Task requirements: Working through the records below, count the lines that include "KiCad". The reply is that number alone.

☆ ☆ ☆

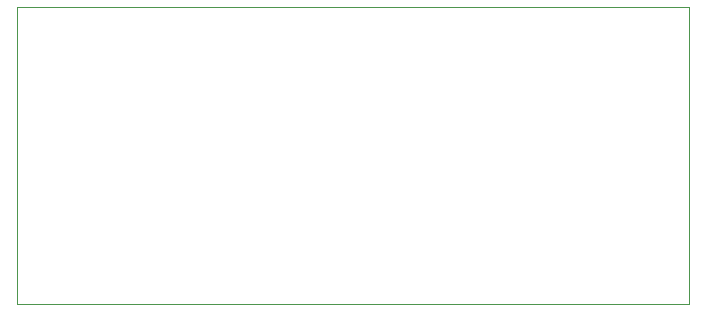
<source format=gbr>
%TF.GenerationSoftware,KiCad,Pcbnew,9.0.6*%
%TF.CreationDate,2025-12-19T13:32:14+05:30*%
%TF.ProjectId,Headphone Amplifier,48656164-7068-46f6-9e65-20416d706c69,rev?*%
%TF.SameCoordinates,Original*%
%TF.FileFunction,Profile,NP*%
%FSLAX46Y46*%
G04 Gerber Fmt 4.6, Leading zero omitted, Abs format (unit mm)*
G04 Created by KiCad (PCBNEW 9.0.6) date 2025-12-19 13:32:14*
%MOMM*%
%LPD*%
G01*
G04 APERTURE LIST*
%TA.AperFunction,Profile*%
%ADD10C,0.050000*%
%TD*%
G04 APERTURE END LIST*
D10*
X56388000Y-120396000D02*
X113284000Y-120396000D01*
X113284000Y-145542000D01*
X56388000Y-145542000D01*
X56388000Y-120396000D01*
M02*

</source>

☆ ☆ ☆

Result for this task: 2